Strobinofabrice

ANALYSTE CHEZ ANALYSES & DÉVELOPPEMENTS IMMOBILIERS

Diplômé de l'Institut d'études immobilières (IEI), Fabrice Strobino est architecte universitaire et chef de projets immobiliers chez Analyses & Développements Immobiliers depuis 2003. Il a en outre suivi le cursus de l'AZEK pour les gérants de fortune. Fort d'une expérience de plus de 4000 expertises pour de grandes banques, il est membre de l'Association des promoteurs et constructeurs genevois (APGC) et membre de la Chambre suisse des experts immobiliers (CEI).

Tiens, je déménage (MDR)

Il n’est pas bon de chercher un logement à Genève.

Mais, cela, tout le monde le sait déjà. Qu’on se rassure, cela n’est pas prêt de changer. Le plan directeur qui vient d'être adopté? A la satisafaction des communes, 50'000 logements ne sont plus un objectif, mais un voeu (pieux).
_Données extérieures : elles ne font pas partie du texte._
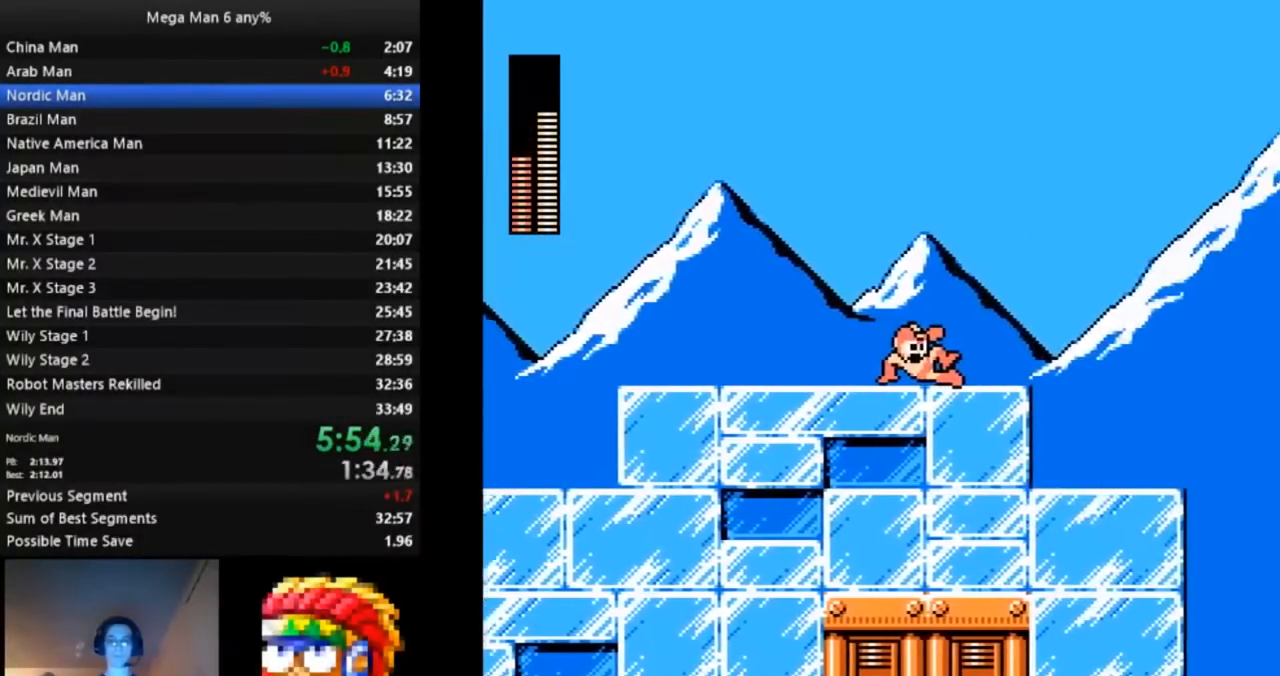
{"dt_ms": 500, "buttons": ["DPAD_DOWN", "DPAD_RIGHT"], "events": [[333, "DPAD_DOWN", "down"], [333, "DPAD_RIGHT", "down"]]}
Il est donc facile de baisser les bras et de fermer les yeux, voire de penser à autre chose. Bonne nouvelle, il y bientôt quelque chose à célébrer: la construction de logements... en France.  La vieille garde politique n’arrête pas de dire : « c’est pas de ma faute, c’est celle des autres… » Des solutions? Elle n’en apporte pas.

Les Genevois qui sont logés, parfois très bien, ne comprennent pas la question. Ils se réveillent le jour où leurs enfants doivent partir mais ne trouvent pas d’habitation (parfois à la satisafaction de leur môman).

Cette situation semble profiter aussi bien aux partis qui défendent les locataires qu’aux partis qui défendent l’accession à la propriété. Les premiers trouvent parmi les insatisfaits un nombre important de voix lors de chaque votation. Et les seconds trouvent dans ceux qui ont voté depuis six mois, à trois reprises pour l’accession à la propriété, un groupe d’électeurs qui pensent encore pouvoir devenir propriétaires.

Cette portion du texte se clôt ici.